Find and copy each line of the listing below that has the word "является" in it.
-----
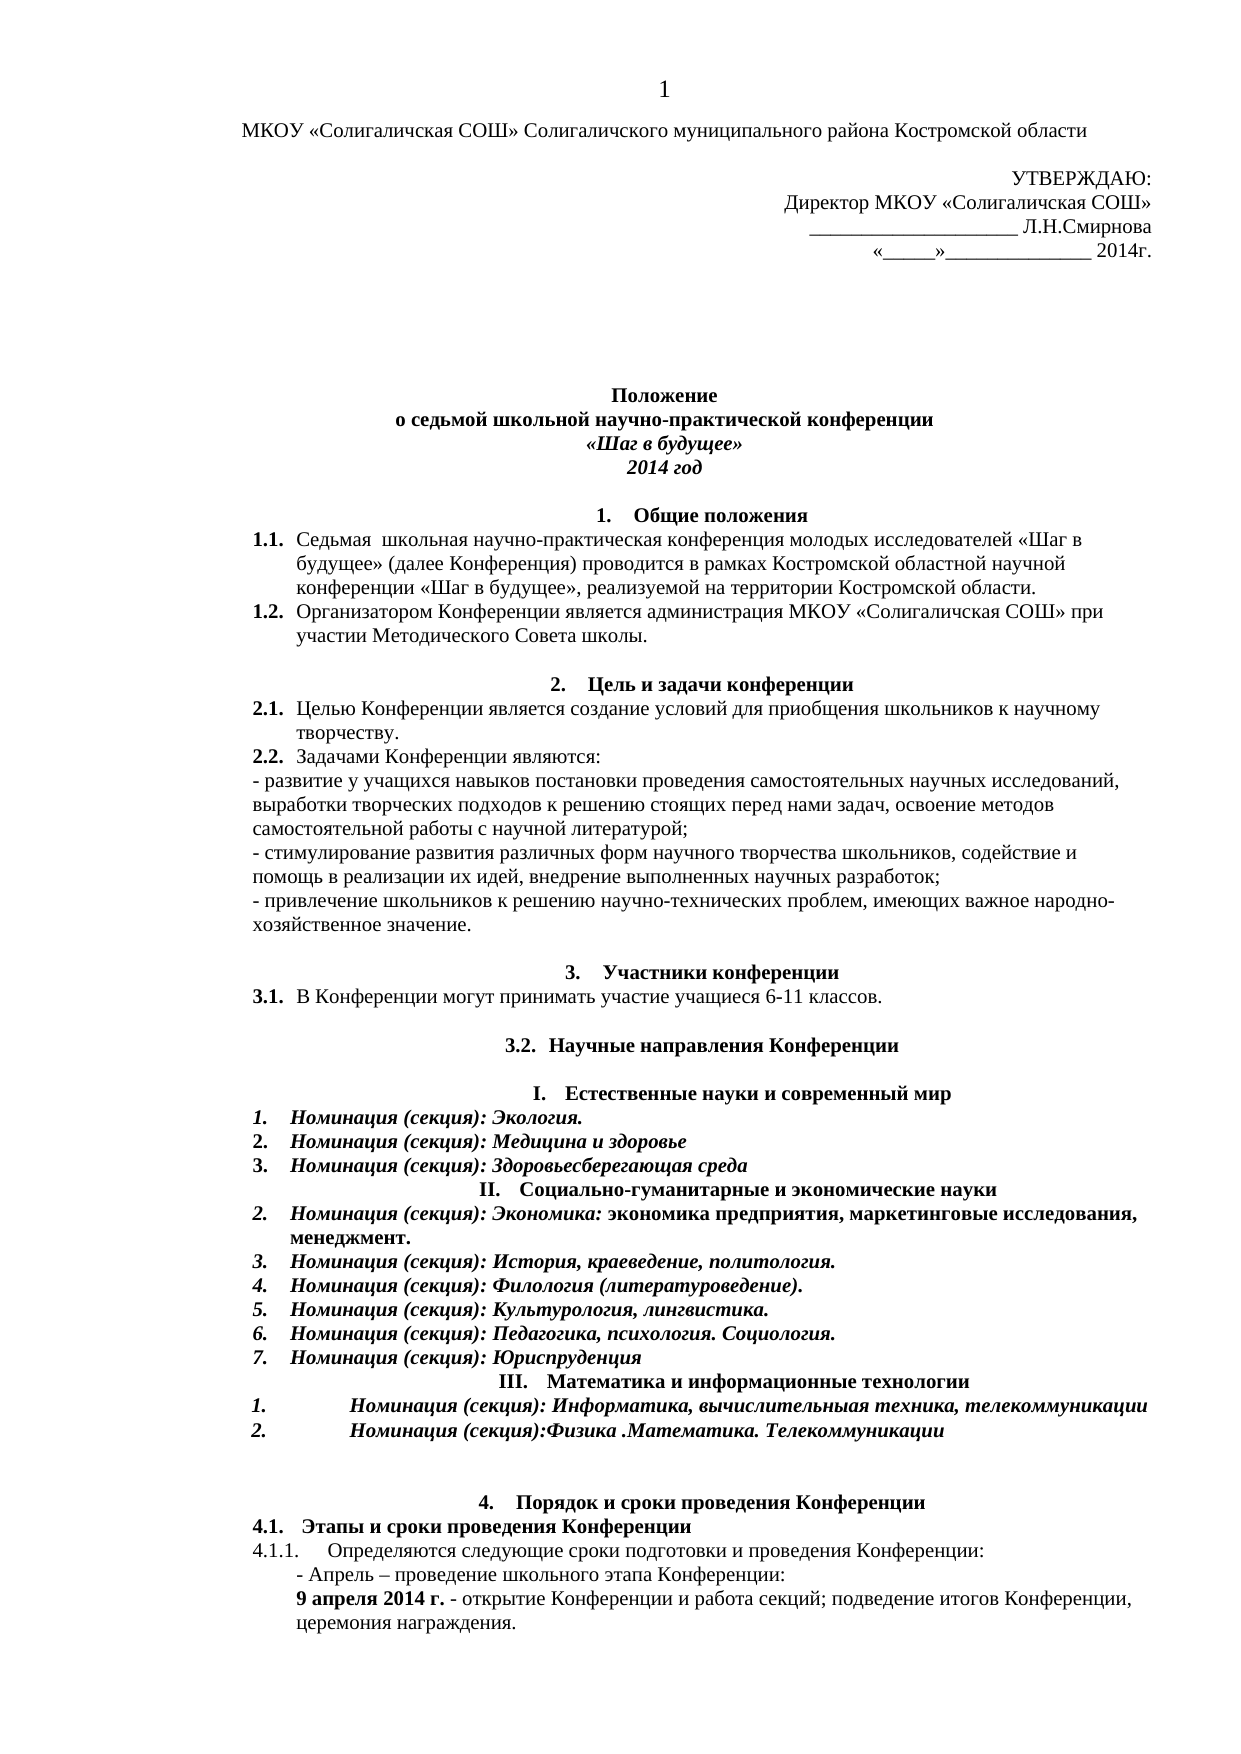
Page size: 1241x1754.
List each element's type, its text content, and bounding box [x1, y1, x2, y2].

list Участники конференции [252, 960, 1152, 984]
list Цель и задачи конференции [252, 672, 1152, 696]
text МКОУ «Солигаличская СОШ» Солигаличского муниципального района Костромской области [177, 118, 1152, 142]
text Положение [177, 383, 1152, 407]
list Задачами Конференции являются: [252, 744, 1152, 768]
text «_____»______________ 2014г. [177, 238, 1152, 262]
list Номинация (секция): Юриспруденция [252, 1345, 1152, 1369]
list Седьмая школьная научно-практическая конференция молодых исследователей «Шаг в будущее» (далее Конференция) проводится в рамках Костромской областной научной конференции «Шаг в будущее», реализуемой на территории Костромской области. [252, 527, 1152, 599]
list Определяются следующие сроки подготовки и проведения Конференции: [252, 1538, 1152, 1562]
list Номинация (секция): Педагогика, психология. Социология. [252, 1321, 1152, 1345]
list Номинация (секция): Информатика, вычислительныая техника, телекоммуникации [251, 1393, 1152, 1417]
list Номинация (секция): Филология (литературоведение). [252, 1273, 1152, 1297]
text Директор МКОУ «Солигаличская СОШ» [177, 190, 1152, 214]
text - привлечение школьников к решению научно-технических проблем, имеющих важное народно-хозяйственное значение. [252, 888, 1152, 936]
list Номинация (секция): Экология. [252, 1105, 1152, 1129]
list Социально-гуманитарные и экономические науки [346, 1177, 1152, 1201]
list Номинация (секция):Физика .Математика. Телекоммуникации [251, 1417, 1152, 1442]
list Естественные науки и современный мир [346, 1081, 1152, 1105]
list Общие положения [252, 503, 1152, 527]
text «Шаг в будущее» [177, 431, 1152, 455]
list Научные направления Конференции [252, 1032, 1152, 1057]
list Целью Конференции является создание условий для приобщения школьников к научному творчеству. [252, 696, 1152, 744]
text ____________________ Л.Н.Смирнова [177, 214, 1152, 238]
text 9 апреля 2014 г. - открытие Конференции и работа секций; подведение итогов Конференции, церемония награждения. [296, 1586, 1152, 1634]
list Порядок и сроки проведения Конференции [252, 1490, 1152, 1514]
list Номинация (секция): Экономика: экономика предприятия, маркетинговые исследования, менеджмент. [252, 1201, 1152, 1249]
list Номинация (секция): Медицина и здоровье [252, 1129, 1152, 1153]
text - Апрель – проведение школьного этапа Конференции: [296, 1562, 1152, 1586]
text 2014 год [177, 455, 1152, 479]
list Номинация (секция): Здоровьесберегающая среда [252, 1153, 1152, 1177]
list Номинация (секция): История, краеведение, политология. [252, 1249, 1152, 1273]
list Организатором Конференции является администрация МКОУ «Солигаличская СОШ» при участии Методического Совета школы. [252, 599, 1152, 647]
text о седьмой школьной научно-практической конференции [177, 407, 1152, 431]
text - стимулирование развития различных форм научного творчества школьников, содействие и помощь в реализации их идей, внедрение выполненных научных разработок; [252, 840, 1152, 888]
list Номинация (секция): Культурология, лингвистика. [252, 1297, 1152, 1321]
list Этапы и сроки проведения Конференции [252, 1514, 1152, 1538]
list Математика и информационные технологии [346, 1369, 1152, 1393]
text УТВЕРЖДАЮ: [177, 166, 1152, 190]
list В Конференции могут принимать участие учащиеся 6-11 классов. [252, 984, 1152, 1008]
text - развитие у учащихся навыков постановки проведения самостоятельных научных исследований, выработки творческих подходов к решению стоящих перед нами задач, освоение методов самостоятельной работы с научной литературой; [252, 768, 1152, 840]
-----
• [ANSWER BOX]:
list Целью Конференции является создание условий для приобщения школьников к научному творчеству. [252, 696, 1152, 744]
list Организатором Конференции является администрация МКОУ «Солигаличская СОШ» при участии Методического Совета школы. [252, 599, 1152, 647]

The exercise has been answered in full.